Synthesis Agent → gap detection → Writing Agent → latexEditText('intro text') → latexSyncCitations([van Berlo 2013, Li 2004]) → latexCompile → PDF with formatted equations.

"Find GitHub code for calcineurin simulation models"

Research Agent → paperExtractUrls(van Berlo 2013) → paperFindGithubRepo → githubRepoInspect → curated list of 3 simulation repos with NFAT pathway models.

Automated Workflows

Deep Research workflow scans 50+ calcineurin papers via searchPapers, structures NFAT-cancer report with GRADE grading, and flags metastasis gaps. DeepScan applies 7-step CoVe to verify inhibitor claims from Gałat (1993) against recent citations. Theorizer generates hypotheses linking cardiac hypertrophy (van Berlo et al., 2013) to tumor invasion models.

Try Doxa for Calcineurin-NFAT in Cancer Progression Research

Frequently Asked Questions

What defines Calcineurin-NFAT signaling in cancer?

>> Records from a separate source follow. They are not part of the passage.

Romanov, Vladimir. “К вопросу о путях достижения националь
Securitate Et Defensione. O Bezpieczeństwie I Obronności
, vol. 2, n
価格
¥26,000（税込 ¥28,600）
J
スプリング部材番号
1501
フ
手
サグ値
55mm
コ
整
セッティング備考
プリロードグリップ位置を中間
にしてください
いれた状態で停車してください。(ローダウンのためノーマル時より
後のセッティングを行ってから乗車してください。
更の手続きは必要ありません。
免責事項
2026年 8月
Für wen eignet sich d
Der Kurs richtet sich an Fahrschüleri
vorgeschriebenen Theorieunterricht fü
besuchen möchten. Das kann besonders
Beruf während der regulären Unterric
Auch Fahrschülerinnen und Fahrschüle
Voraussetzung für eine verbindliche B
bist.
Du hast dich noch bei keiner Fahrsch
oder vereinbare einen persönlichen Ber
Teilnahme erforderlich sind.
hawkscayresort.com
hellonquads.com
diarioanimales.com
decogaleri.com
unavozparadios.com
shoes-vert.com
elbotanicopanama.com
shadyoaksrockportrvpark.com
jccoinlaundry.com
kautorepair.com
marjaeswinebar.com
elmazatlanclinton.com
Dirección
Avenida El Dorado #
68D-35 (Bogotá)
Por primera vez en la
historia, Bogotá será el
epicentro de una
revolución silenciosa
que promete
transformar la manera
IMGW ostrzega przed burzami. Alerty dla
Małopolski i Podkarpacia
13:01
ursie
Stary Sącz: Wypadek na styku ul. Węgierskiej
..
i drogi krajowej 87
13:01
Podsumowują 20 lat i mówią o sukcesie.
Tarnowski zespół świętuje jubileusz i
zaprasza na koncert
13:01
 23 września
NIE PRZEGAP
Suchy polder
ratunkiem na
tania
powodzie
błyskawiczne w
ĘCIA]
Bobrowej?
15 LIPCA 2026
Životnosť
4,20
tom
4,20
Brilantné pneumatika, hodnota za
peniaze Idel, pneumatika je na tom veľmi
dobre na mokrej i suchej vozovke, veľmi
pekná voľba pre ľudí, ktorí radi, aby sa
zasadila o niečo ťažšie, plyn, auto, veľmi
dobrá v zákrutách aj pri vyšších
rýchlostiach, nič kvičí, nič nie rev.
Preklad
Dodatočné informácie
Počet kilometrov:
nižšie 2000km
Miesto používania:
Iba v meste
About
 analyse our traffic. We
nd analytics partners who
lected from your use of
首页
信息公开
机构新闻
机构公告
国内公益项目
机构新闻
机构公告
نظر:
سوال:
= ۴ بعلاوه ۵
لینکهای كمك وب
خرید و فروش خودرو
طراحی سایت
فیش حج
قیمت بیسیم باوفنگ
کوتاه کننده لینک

Calcineurin dephosphorylates NFAT for nuclear entry, driving invasion and angiogenesis (Li et al., 2004). Parallels exist in cardiac models (van Berlo et al., 2013).

What methods study this pathway?

Ubiquitin ligase assays test Atrogin-1 inhibition (Li et al., 2004); immunophilin binding measures cyclosporine effects (Gałat, 1993); cell cycle analysis reveals BCL-2 cross-talk (Linette et al., 1996).

What are key papers?

van Berlo et al. (2013, 437 citations) on pathologic growth; Li et al. (2004, 359 citations) on CN regulation; Gałat (1993, 345 citations) on immunophilins.

What open problems exist?

Tumor-specific NFAT roles lack direct data beyond cardiac models; selective CN inhibitors need cancer validation; cross-talk with Akt/BCL-2 requires in vivo metastasis studies.